Manfaat Pemeriksaan Kesehatan Pra-Olahraga
Melakukan pemeriksaan kesehatan sebelum memulai program olahraga intensitas tinggi, seperti lari maraton, sangat penting. Dokter akan memberikan penilaian apakah kondisi tubuh Anda sudah siap untuk menjalani aktivitas tersebut atau perlu dilakukan penyesuaian terlebih dahulu.
Dengan pemeriksaan, risiko komplikasi kesehatan dapat dikurangi secara signifikan. Ini termasuk risiko serangan jantung, stroke, atau masalah kesehatan lainnya yang mungkin dipicu oleh aktivitas fisik yang berat.
Tips Aman Olahraga Lari untuk Menjaga Kesehatan
Selain pemeriksaan kesehatan, Dr. Laily juga menyarankan beberapa tips untuk berolahraga lari dengan aman dan efektif:
- Aktifitas fisik rutin: Jangan hanya bergantung pada lari sebagai satu-satunya aktivitas fisik. Lakukan olahraga lain seperti jalan cepat, jogging, berenang, bersepeda, atau latihan beban secara teratur. Ini akan meningkatkan ketahanan tubuh dan mengurangi risiko cedera.

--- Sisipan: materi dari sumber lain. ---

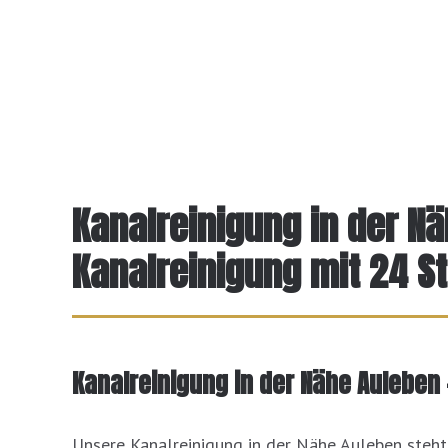
Kanalreinigung in der Nä
Kanalreinigung mit 24 St
Kanalreinigung in der Nähe Auleben 
Unsere Kanalreinigung in der Nähe Auleben steht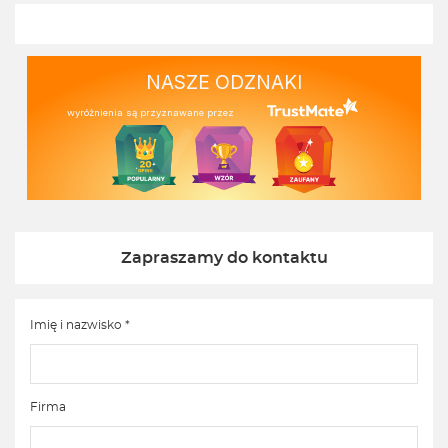
NASZE ODZNAKI
wyróżnienia są przyznawane przez
Zapraszamy do kontaktu
Imię i nazwisko *
Firma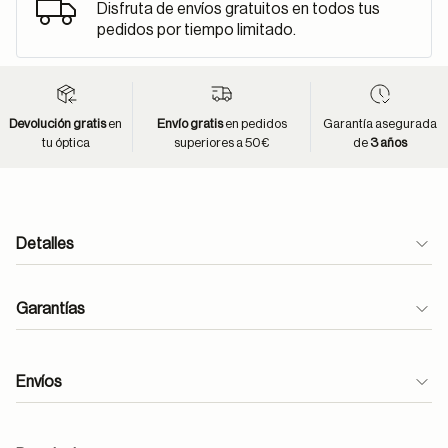
Disfruta de envíos gratuitos en todos tus
pedidos por tiempo limitado.
Devolución gratis
en
Envío gratis
en pedidos
Garantía asegurada
tu óptica
superiores a 50€
de
3 años
Detalles
Garantías
Envíos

- Mulailah secara bertahap: Jangan langsung memulai dengan intensitas tinggi. Tingkatkan durasi dan intensitas lari secara bertahap untuk membiarkan tubuh beradaptasi.
- Perhatikan tubuh: Dengarkan tubuh Anda. Jika merasa nyeri atau tidak nyaman, segera hentikan aktivitas dan istirahat.
- Hidrasi yang cukup: Pastikan tubuh tetap terhidrasi dengan baik, terutama saat berlari dalam waktu lama.
- Pemanasan dan pendinginan: Lakukan pemanasan sebelum lari dan pendinginan setelah lari untuk mengurangi risiko cedera otot.
Meninggalnya Leonard Darmawan menjadi pengingat penting tentang perlunya persiapan yang matang sebelum mengikuti kegiatan olahraga yang menantang. Konsultasi dengan dokter dan memperhatikan kondisi tubuh merupakan langkah krusial untuk menjaga keselamatan dan kesehatan selama berolahraga. Semoga informasi ini bermanfaat bagi para penggemar olahraga lari dan dapat mencegah kejadian serupa di kemudian hari.